I think we all have such moments in our life, not only in developing. My problem was started around a week ago when designer told me that I have different shadows for the same button on different pages. As this is a part of our future changes in app, I can not show screenshots right now, because of commercial secret, so I will emulate the problem. Here are screenshots of pages.
Note that both text views have the same style:
<style name="AppButton">
<item name="android:background">@color/colorAccent</item>
<item name="android:elevation">4dp</item>
<item name="android:gravity">center</item>
<item name="android:padding">16dp</item>
<item name="android:textColor">@android:color/white</item>
</style>
Both have elevation = 4dp
but TextView
on a left screenshot has significantly sharper shadows than right one.
To demonstrate it quite a bit better you can see two gifs below. One demonstrating sample application ScrollView
filled with TextView
s described above. And second demonstrating Google Keep app, which has a list of CardView
s and such effect:
After several minutes of astonishment (there were questions what is going on? or why I didn’t spot it earlier?), I decided to post a question on StackOverflow. And after a while I received next answer:
Shadows generated by Elevation API are positioned in 3D space, which means that the look of each shadow is affected not only by its elevation value, but also by shadow caster’s x and y position on screen.

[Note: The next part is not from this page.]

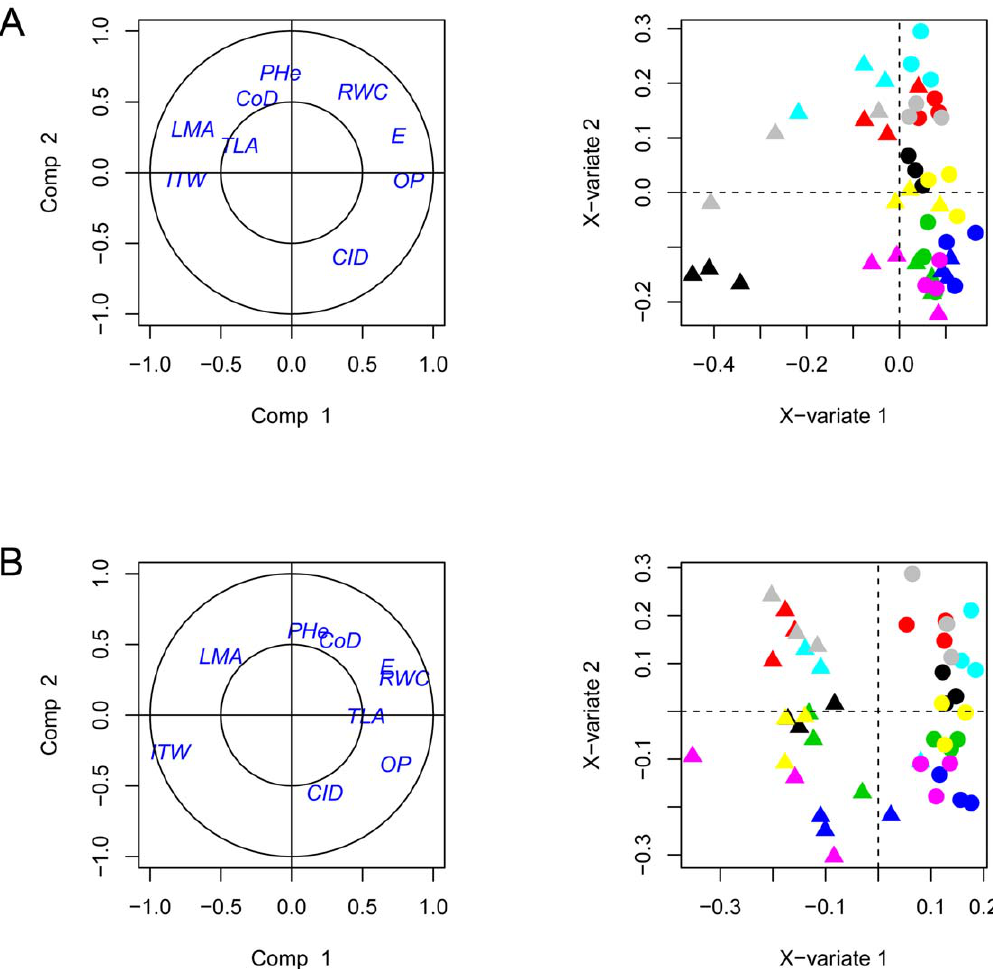
Figure 3. Results of the sparse Partial Least Squares (SPLS) analysis on plants under FDS (A) and FIS (B). Plots show respectively the repartition of the morphophysiological variables (left) and individuals (right) along the first two components of the SPLS. Morphophysiological variables are carbon isotope discrimination (CID), collar diameter (CoD), Transpiration rate (E), Integrated Transpired Water (ITW), Leaf Mass per Area (LMA), Osmotic Potential (OP), Plant Height (PHe), Relative Water Content (RWC) and Total plant Leaf Area (TLA). Triangles correspond to treated plants whereas circles correspond to their untreated counterparts. Genotypes are color-coded as follows: Inedi (black), Tekny (gray), Melody (red), SF109 (turquoise), SF326 (yellow), SF193 (magenta), SF028 (green) and SF107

It’s pretty much like in the real world — objects beneath a light source cast shorter shadows than objects further away.
And if the source of light is positioned on the top of the screen, then everything falls into place. Since the source of light is on the top of the screen elements with same elevation have different shadow visibility, since a difference of the light beam angle and thus positioning of shadow: bottom elements (they positioned further than top elements) will have a bigger shadow, and the top will have smaller one.

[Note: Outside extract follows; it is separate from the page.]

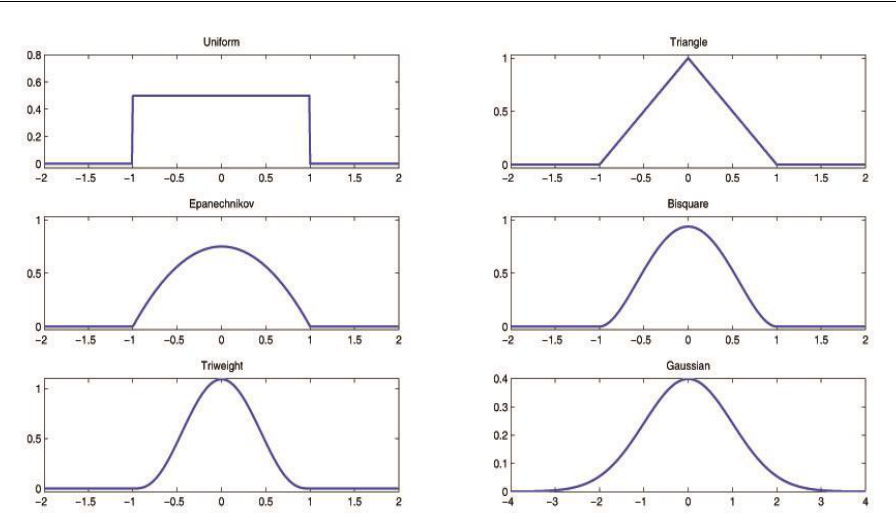
Figure 1. The six popular Kernel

What about pain? Pain is that I didn’t find any info about that in Android documentation, in Material Design documentation. Answer from StackOverflow is just an assumption since there is no official confirmation. Yeah, it very strong and reasonable, but an assumption.

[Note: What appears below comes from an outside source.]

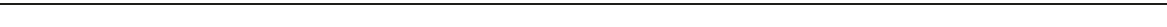
Fig. 6 Identi fi cation of host kinases controlling intracellular Mtb survival. a STRING network of con fi rmed targets of dovitinib retrieved from the ChEMBL repository Compound Bioactivity section (left panel). Individual proteins are displayed as nodes. Lines represent protein – protein interactions and the thickness of the lines indicates con fi dence. Proteins participating in the “ transmembrane receptor tyrosine kinase signaling pathway ” are displayed in red. The top 10 enriched GO terms in the “ Biological Function ” category are displayed along with the number of genes/proteins annotated with the indicated GO terms and the false-discovery rate (FDR) of the enrichment (right panel). b Results of a siRNA screen of the human kinome in the MelJuSo- Mtb infection model using Mtb constitutively expressing destabilized DsRed, expressed as z -scores. The average z -score ± standard deviation for each siRNA pool is displayed. A hit cutoff at z = 2 or z = – 2 is displayed as a dashed line. The average z -score and standard deviation of the controls (siCTRL and siAKT) are displayed separately. SiCTRL: nontargeting siRNA pool. c STRING network of the siRNA screen hits (left panel) is displayed along the top 10 enriched GO terms in the “ Biological Function ” category (right panel), as in a . d Participation of individual targets of dovitinib (top row) or hits from the siRNA screen (bottom row) in the “ transmembrane receptor tyrosine kinase signaling pathway ” are indicated by fi lled squares. Proteins that are both targeted by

Next thing, is that all posts of these series (links to the first and second) are not about some broken logic in android, is not about something completely new. It just about things, that can be easily forgotten. And shadows with such behavior (that looks for some unprepared people as bug) is one of the moments, when you sit and think: “Why? Did I everything right? Why it is not working?” and then: “Damn it, I just forgot about that behavior”.
The key point of this micro-post is: When you working with shadows, remember, that your elevation is not a guarantee of same looking shadows.